ENTRIES PROVIDED
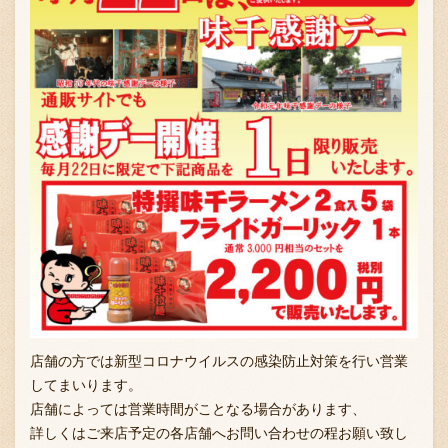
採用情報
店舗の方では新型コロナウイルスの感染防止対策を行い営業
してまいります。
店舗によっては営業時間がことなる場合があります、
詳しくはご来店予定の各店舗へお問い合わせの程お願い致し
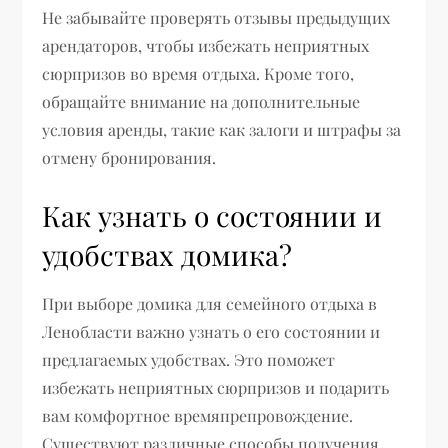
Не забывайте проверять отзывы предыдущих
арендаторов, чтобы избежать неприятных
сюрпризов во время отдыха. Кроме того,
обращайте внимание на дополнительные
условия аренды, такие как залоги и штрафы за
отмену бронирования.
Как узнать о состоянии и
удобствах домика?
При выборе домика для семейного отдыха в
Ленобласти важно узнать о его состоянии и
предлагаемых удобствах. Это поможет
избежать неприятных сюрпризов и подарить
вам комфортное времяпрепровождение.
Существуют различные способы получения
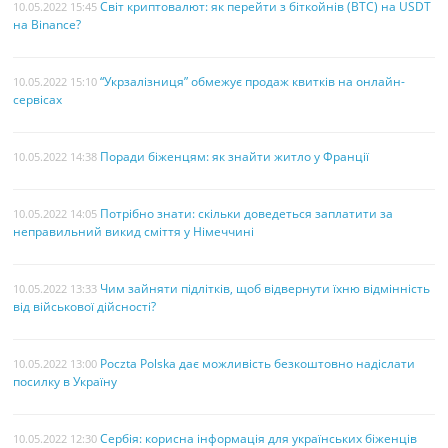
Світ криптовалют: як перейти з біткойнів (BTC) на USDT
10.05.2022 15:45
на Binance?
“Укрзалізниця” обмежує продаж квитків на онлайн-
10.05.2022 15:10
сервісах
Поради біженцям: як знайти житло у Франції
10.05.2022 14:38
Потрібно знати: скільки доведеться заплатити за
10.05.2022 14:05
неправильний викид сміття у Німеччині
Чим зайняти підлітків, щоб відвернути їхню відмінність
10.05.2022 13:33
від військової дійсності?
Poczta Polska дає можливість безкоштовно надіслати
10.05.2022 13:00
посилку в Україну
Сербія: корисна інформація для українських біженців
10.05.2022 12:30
---
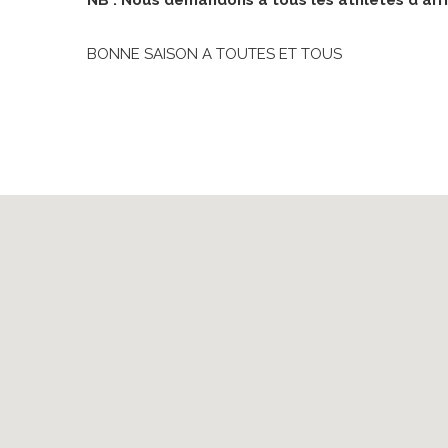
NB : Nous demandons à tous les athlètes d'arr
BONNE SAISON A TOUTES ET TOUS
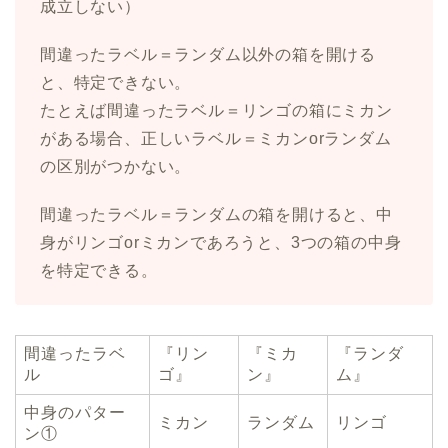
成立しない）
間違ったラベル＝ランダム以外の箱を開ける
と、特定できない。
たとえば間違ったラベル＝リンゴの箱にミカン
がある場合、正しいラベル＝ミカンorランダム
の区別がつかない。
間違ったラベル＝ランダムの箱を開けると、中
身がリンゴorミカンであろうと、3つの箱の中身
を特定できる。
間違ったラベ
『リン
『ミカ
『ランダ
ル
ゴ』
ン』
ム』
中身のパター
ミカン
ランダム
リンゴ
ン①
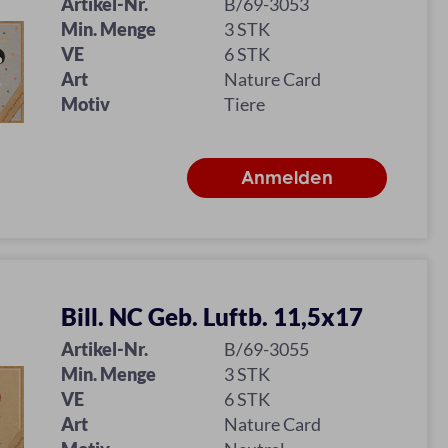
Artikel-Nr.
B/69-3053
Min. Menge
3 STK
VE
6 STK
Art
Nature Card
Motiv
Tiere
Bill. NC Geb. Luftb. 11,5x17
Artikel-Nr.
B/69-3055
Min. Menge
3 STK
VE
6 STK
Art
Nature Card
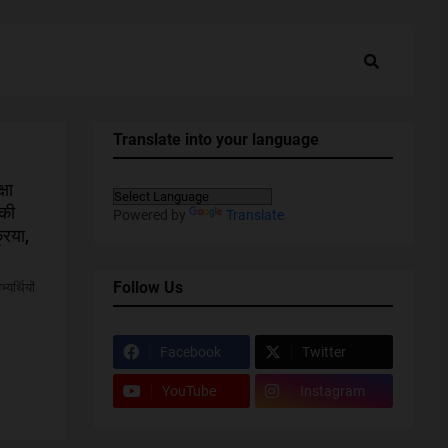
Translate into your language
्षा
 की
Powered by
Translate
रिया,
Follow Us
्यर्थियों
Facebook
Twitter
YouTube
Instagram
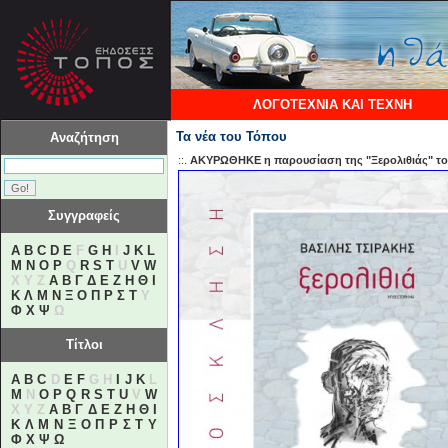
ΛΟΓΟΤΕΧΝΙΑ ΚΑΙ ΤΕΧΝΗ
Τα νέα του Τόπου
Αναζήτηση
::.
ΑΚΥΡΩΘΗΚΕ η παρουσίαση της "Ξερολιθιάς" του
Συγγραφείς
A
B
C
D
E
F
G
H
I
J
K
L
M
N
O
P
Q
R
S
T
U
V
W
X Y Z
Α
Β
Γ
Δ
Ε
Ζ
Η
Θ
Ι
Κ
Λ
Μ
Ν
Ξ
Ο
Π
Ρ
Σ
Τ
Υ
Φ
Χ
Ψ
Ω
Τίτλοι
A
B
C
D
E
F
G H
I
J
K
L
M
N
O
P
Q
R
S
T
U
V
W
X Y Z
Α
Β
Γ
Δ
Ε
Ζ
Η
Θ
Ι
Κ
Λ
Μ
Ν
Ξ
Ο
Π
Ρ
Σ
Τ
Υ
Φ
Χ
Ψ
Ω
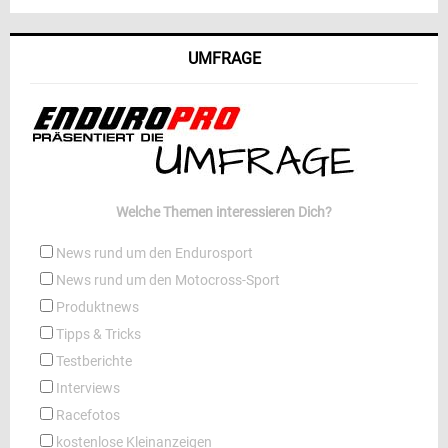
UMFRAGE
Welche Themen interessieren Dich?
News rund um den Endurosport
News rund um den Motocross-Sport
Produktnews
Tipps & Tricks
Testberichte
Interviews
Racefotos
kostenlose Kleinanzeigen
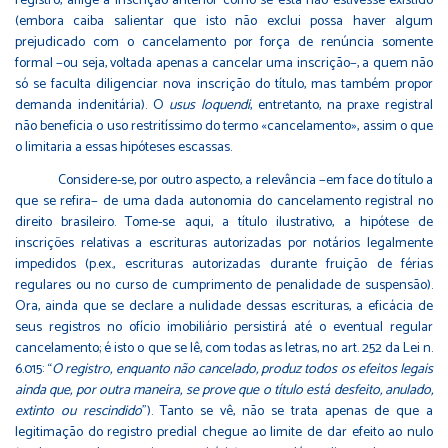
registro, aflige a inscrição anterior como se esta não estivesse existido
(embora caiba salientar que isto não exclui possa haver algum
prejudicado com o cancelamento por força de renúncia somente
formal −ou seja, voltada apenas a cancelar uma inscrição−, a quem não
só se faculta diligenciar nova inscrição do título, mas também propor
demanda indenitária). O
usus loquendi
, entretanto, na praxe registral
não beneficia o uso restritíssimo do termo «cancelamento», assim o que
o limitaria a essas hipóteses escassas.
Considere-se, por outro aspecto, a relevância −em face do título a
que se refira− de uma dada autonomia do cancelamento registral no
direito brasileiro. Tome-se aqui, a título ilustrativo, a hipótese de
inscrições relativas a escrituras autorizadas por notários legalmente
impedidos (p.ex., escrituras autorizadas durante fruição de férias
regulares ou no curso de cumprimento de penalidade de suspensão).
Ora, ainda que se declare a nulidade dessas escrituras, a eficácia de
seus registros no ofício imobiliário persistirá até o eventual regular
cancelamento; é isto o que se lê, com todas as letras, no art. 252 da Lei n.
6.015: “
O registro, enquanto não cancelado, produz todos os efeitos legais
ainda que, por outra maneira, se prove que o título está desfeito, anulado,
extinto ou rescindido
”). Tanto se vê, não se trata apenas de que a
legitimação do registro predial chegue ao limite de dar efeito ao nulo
* * *
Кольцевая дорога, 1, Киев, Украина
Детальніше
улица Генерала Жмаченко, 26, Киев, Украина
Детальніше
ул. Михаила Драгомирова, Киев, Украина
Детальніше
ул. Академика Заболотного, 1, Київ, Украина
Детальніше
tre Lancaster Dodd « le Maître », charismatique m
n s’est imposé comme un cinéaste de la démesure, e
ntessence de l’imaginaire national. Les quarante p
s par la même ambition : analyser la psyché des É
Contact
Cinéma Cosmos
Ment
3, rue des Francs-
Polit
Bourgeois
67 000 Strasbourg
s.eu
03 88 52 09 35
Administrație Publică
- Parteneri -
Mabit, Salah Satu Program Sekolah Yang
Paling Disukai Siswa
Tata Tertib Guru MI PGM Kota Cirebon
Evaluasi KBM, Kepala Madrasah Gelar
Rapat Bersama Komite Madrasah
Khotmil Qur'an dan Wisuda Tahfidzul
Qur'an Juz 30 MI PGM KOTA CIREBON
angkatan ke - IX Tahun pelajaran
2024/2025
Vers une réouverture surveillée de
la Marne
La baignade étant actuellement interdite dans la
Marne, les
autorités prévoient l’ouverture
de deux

EXERCISE INSTRUCTIONS
Go through the preceding material and copy each line that has the word "ainda".

TASK OUTPUT
Ora, ainda que se declare a nulidade dessas escrituras, a eficácia de
ainda que, por outra maneira, se prove que o título está desfeito, anulado,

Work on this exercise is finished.